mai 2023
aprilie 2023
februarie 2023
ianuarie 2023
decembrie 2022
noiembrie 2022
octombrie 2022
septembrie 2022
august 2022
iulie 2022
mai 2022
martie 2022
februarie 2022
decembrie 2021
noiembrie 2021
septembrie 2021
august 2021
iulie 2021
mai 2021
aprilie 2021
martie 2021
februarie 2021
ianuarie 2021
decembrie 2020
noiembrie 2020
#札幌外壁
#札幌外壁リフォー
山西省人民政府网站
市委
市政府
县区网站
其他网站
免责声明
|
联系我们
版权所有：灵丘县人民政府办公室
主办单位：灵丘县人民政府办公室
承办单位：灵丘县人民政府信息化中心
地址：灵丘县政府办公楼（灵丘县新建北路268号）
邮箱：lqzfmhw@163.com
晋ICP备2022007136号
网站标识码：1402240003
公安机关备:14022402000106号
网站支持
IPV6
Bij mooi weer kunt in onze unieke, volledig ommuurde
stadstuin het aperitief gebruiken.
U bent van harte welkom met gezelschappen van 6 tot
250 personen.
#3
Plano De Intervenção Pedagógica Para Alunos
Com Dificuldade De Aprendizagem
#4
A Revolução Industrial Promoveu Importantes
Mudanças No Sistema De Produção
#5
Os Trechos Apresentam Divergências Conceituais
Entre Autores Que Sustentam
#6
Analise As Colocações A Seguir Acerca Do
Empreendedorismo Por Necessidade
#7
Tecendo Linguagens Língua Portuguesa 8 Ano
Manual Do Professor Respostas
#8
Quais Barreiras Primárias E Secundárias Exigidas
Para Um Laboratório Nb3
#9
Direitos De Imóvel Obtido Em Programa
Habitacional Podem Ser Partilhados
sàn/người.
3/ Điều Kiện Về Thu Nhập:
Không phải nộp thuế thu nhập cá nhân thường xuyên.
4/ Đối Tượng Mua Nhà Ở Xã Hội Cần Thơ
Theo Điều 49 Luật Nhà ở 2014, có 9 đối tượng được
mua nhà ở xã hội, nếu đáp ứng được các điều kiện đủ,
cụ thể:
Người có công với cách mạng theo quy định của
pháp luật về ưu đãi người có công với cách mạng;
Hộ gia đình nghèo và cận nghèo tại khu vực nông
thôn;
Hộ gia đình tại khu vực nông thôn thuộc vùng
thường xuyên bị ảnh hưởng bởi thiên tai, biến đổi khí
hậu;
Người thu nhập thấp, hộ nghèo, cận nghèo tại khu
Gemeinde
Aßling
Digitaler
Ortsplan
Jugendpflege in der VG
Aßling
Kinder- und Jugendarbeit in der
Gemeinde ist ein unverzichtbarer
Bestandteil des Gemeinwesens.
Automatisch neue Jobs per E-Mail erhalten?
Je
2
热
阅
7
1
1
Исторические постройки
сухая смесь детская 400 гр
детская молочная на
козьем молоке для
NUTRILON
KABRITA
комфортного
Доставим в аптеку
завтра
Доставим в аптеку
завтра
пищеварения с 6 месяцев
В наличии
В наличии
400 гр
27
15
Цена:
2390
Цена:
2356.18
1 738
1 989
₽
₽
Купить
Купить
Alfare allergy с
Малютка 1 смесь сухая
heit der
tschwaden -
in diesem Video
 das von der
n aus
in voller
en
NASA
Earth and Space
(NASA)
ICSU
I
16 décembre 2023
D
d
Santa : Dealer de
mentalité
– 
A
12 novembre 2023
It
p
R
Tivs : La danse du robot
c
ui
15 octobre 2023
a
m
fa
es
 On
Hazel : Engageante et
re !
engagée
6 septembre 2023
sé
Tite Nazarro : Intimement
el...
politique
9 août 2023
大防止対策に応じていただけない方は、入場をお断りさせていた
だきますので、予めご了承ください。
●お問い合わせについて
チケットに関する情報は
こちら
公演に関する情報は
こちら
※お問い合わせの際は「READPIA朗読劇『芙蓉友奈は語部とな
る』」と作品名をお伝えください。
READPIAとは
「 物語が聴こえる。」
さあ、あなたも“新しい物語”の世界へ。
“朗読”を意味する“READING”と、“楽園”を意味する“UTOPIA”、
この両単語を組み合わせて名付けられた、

▶ Task item:
Repeat the material word for word, leaving out no line.

▶ Response for this exercise:
mai 2023
aprilie 2023
februarie 2023
ianuarie 2023
decembrie 2022
noiembrie 2022
octombrie 2022
septembrie 2022
august 2022
iulie 2022
mai 2022
martie 2022
februarie 2022
decembrie 2021
noiembrie 2021
septembrie 2021
august 2021
iulie 2021
mai 2021
aprilie 2021
martie 2021
februarie 2021
ianuarie 2021
decembrie 2020
noiembrie 2020
#札幌外壁
#札幌外壁リフォー
山西省人民政府网站
市委
市政府
县区网站
其他网站
免责声明
|
联系我们
版权所有：灵丘县人民政府办公室
主办单位：灵丘县人民政府办公室
承办单位：灵丘县人民政府信息化中心
地址：灵丘县政府办公楼（灵丘县新建北路268号）
邮箱：lqzfmhw@163.com
晋ICP备2022007136号
网站标识码：1402240003
公安机关备:14022402000106号
网站支持
IPV6
Bij mooi weer kunt in onze unieke, volledig ommuurde
stadstuin het aperitief gebruiken.
U bent van harte welkom met gezelschappen van 6 tot
250 personen.
#3
Plano De Intervenção Pedagógica Para Alunos
Com Dificuldade De Aprendizagem
#4
A Revolução Industrial Promoveu Importantes
Mudanças No Sistema De Produção
#5
Os Trechos Apresentam Divergências Conceituais
Entre Autores Que Sustentam
#6
Analise As Colocações A Seguir Acerca Do
Empreendedorismo Por Necessidade
#7
Tecendo Linguagens Língua Portuguesa 8 Ano
Manual Do Professor Respostas
#8
Quais Barreiras Primárias E Secundárias Exigidas
Para Um Laboratório Nb3
#9
Direitos De Imóvel Obtido Em Programa
Habitacional Podem Ser Partilhados
sàn/người.
3/ Điều Kiện Về Thu Nhập:
Không phải nộp thuế thu nhập cá nhân thường xuyên.
4/ Đối Tượng Mua Nhà Ở Xã Hội Cần Thơ
Theo Điều 49 Luật Nhà ở 2014, có 9 đối tượng được
mua nhà ở xã hội, nếu đáp ứng được các điều kiện đủ,
cụ thể:
Người có công với cách mạng theo quy định của
pháp luật về ưu đãi người có công với cách mạng;
Hộ gia đình nghèo và cận nghèo tại khu vực nông
thôn;
Hộ gia đình tại khu vực nông thôn thuộc vùng
thường xuyên bị ảnh hưởng bởi thiên tai, biến đổi khí
hậu;
Người thu nhập thấp, hộ nghèo, cận nghèo tại khu
Gemeinde
Aßling
Digitaler
Ortsplan
Jugendpflege in der VG
Aßling
Kinder- und Jugendarbeit in der
Gemeinde ist ein unverzichtbarer
Bestandteil des Gemeinwesens.
Automatisch neue Jobs per E-Mail erhalten?
Je
2
热
阅
7
1
1
Исторические постройки
сухая смесь детская 400 гр
детская молочная на
козьем молоке для
NUTRILON
KABRITA
комфортного
Доставим в аптеку
завтра
Доставим в аптеку
завтра
пищеварения с 6 месяцев
В наличии
В наличии
400 гр
27
15
Цена:
2390
Цена:
2356.18
1 738
1 989
₽
₽
Купить
Купить
Alfare allergy с
Малютка 1 смесь сухая
heit der
tschwaden -
in diesem Video
 das von der
n aus
in voller
en
NASA
Earth and Space
(NASA)
ICSU
I
16 décembre 2023
D
d
Santa : Dealer de
mentalité
– 
A
12 novembre 2023
It
p
R
Tivs : La danse du robot
c
ui
15 octobre 2023
a
m
fa
es
 On
Hazel : Engageante et
re !
engagée
6 septembre 2023
sé
Tite Nazarro : Intimement
el...
politique
9 août 2023
大防止対策に応じていただけない方は、入場をお断りさせていた
だきますので、予めご了承ください。
●お問い合わせについて
チケットに関する情報は
こちら
公演に関する情報は
こちら
※お問い合わせの際は「READPIA朗読劇『芙蓉友奈は語部とな
る』」と作品名をお伝えください。
READPIAとは
「 物語が聴こえる。」
さあ、あなたも“新しい物語”の世界へ。
“朗読”を意味する“READING”と、“楽園”を意味する“UTOPIA”、
この両単語を組み合わせて名付けられた、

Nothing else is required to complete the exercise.